1. Thomas Cheeseman was a naturalist who had wide-ranging interests, such that he even described a few species of sea slugs.

1. Thomas Cheeseman was a naturalist who had wide-ranging interests, such that he even described a few species of sea slugs.
Thomas Cheeseman came to New Zealand at the age of eight with his parents on the Artemesia, arriving in Auckland on 4 April 1854.
Thomas Cheeseman started studying the flora of New Zealand, and in 1872 he published an accurate and comprehensive account of the plant life of the Waitakere Ranges.
Thomas Cheeseman published papers almost every year until his death.
When Thomas Cheeseman's research began, the botany of New Zealand was quite poorly known.
Thomas Cheeseman sometimes travelled with his friend Mr J Adams, of the Thames High School, after whom he named the species Senecio adamsii and Elytranthe adamsii.

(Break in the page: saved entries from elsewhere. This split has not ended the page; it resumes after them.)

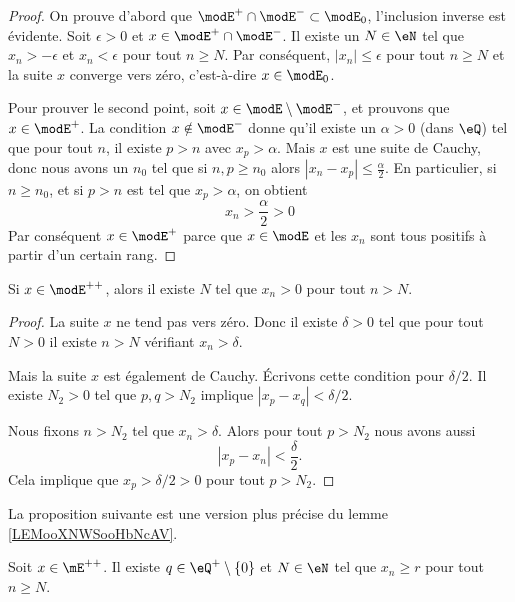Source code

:\begin{proof}
    On prouve d'abord que \( \modE^+\cap\modE^-\subset\modE_0\), l'inclusion inverse est évidente. Soit \( \epsilon>0\) et \( x\in \modE^+\cap\modE^-\). Il existe un \( N\in \eN\) tel que \( x_n>-\epsilon\) et \( x_n<\epsilon\) pour tout \( n\geq N\). Par conséquent, \( | x_n |\leq \epsilon\) pour tout \( n\geq N\) et la suite \( x\) converge vers zéro, c'est-à-dire \( x\in\modE_0\).

    Pour prouver le second point, soit \( x\in \modE\setminus\modE^-\), et prouvons que \( x\in\modE^+\). La condition \( x\notin \modE^-\) donne qu'il existe un \( \alpha>0\) (dans \( \eQ\)) tel que pour tout \( n\), il existe \( p>n\) avec \( x_p>\alpha\). Mais \( x\) est une suite de Cauchy, donc nous avons un \( n_0\) tel que si \( n,p\geq n_0\) alors \( | x_n-x_p |\leq \frac{ \alpha }{2}\). En particulier, si \( n\geq n_0\), et si \( p>n\) est tel que \( x_p>\alpha\), on obtient
    \begin{equation}
        x_n>\frac{ \alpha }{2}>0
    \end{equation}
    Par conséquent \( x\in\modE^+\) parce que \( x\in\modE\) et les \( x_n \) sont tous positifs à partir d'un certain rang.
\end{proof}

\begin{lemma}        \label{LEMooXNWSooHbNcAV}
    Si \( x\in \modE^{++}\), alors il existe \( N\) tel que \( x_n>0\) pour tout \( n>N\).
\end{lemma}

\begin{proof}
    La suite \( x\) ne tend pas vers zéro. Donc il existe \( \delta>0\) tel que pour tout \( N>0\) il existe \( n>N\) vérifiant \( x_n>\delta\).

    Mais la suite \( x\) est également de Cauchy. Écrivons cette condition pour \( \delta/2\). Il existe \( N_2>0\) tel que \( p,q>N_2\) implique \( | x_p-x_q |<\delta/2\).

    Nous fixons \( n>N_2\) tel que \( x_n>\delta\). Alors pour tout \( p>N_2\) nous avons aussi
    \begin{equation}
        | x_p-x_n |<\frac{ \delta }{2}.
    \end{equation}
    Cela implique que \( x_p>\delta/2>0\) pour tout \( p>N_2\).
\end{proof}

La proposition suivante est une version plus précise du lemme \ref{LEMooXNWSooHbNcAV}.
\begin{proposition}
    Soit \( x\in \mE^{++}\). Il existe \( q\in \eQ^+\setminus\{ 0 \}\) et \( N\in \eN\) tel que \( x_n\geq r\) pour tout \( n\geq N\).
\end{proposition}

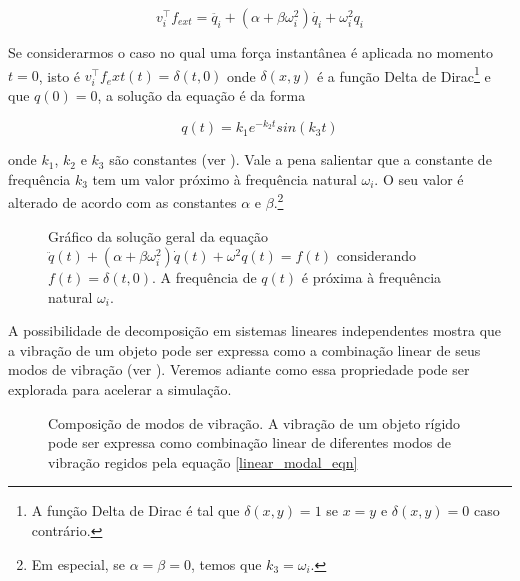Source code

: \begin{equation}
	v_i^\intercal f_{ext} = \ddot{q_i} + (\alpha + \beta\omega_i^2)\dot{q_i} + \omega_i^2q_{i}
	\label{linear_modal_eqn}
\end{equation}

Se considerarmos o caso no qual uma força instantânea é aplicada no momento $t = 0$, isto é $v_i^\intercal f_ext(t) = \delta(t, 0)$ onde $\delta(x, y)$ é a função Delta de Dirac\footnote{A função Delta de Dirac é tal que $\delta(x, y) = 1$ se $x = y$ e $\delta(x, y) = 0$ caso contrário.} e que $q(0) = 0$, a solução da equação é da forma

\begin{equation}
	q(t) = k_1 e^{-k_2t} sin(k_3t)
\end{equation}

onde $k_1$, $k_2$ e $k_3$ são constantes (ver ). Vale a pena salientar que a constante de frequência $k_3$ tem um valor próximo à frequência natural $\omega_i$. O seu valor é alterado de acordo com as constantes $\alpha$ e $\beta$.\footnote{Em especial, se $\alpha = \beta = 0$, temos que $k_3 = \omega_i$.}

\begin{figure}[ht]
	\centering
	
	\caption[Gráfico da solução da equação $\ddot{q}(t) + (\alpha + \beta\omega_i^2)\dot{q}(t) + \omega^2q(t) = f(t)$]{Gráfico da solução geral da equação $\ddot{q}(t) + (\alpha + \beta\omega_i^2)\dot{q}(t) + \omega^2q(t) = f(t)$ considerando $f(t) = \delta(t, 0)$. A frequência de $q(t)$ é próxima à frequência natural $\omega_i$.}\label{wave_mode}
\end{figure}

A possibilidade de decomposição em sistemas lineares independentes mostra que a vibração de um objeto pode ser expressa como a combinação linear de seus modos de vibração (ver ). Veremos adiante como essa propriedade pode ser explorada para acelerar a simulação.

\begin{figure}[ht]
	\centering
	
	\caption[Composição de modos de vibração]{Composição de modos de vibração. A vibração de um objeto rígido pode ser expressa como combinação linear de diferentes modos de vibração regidos pela equação \eqref{linear_modal_eqn}}\label{plate_modes}
\end{figure}




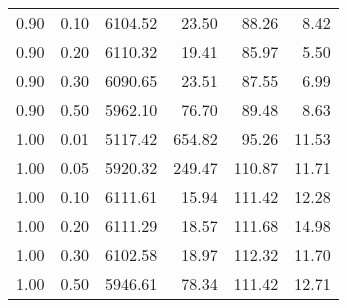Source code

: \begin{table}
\begin{tabular}{rrrrrr}
0.90 & 0.10 & 6104.52 & 23.50 & 88.26 & 8.42 \\
0.90 & 0.20 & 6110.32 & 19.41 & 85.97 & 5.50 \\
0.90 & 0.30 & 6090.65 & 23.51 & 87.55 & 6.99 \\
0.90 & 0.50 & 5962.10 & 76.70 & 89.48 & 8.63 \\
1.00 & 0.01 & 5117.42 & 654.82 & 95.26 & 11.53 \\
1.00 & 0.05 & 5920.32 & 249.47 & 110.87 & 11.71 \\
1.00 & 0.10 & 6111.61 & 15.94 & 111.42 & 12.28 \\
1.00 & 0.20 & 6111.29 & 18.57 & 111.68 & 14.98 \\
1.00 & 0.30 & 6102.58 & 18.97 & 112.32 & 11.70 \\
1.00 & 0.50 & 5946.61 & 78.34 & 111.42 & 12.71 \\
\bottomrule
\end{tabular}
\end{table}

Thomas Cheeseman published in the Transactions of the Linnean Society a full account of the flora of Rarotonga, the chief island of the Cook Islands.
Thomas Cheeseman married Rosetta Keesing, of a notable Jewish family of Auckland city, in November 1889.
In some of his publications, Thomas Cheeseman speculated as to the possible origins of the New Zealand sub-Antarctic flora.
Thomas Cheeseman had written an early paper on the naturalised plants of the Auckland Provincial District.
Thomas Cheeseman donated his own herbarium of the flowering plants and vascular cryptogams to the Auckland Institute.
Thomas Cheeseman published 83 articles in the Transactions of the Royal Society of New Zealand.
Thomas Cheeseman named ten sea snails, half of which have become synonyms.
Thomas Cheeseman was a Fellow of the Linnean Society of London, and the Zoological Society.
Thomas Cheeseman was made a Corresponding Membership of the Botanical Society of Edinburgh, and awarded the Gold Linnean Medal of the Linnean Society, the botanical equivalent to a Nobel Medal, in 1923.
Thomas Cheeseman served as the President of the New Zealand Institute from 1911 to 1913.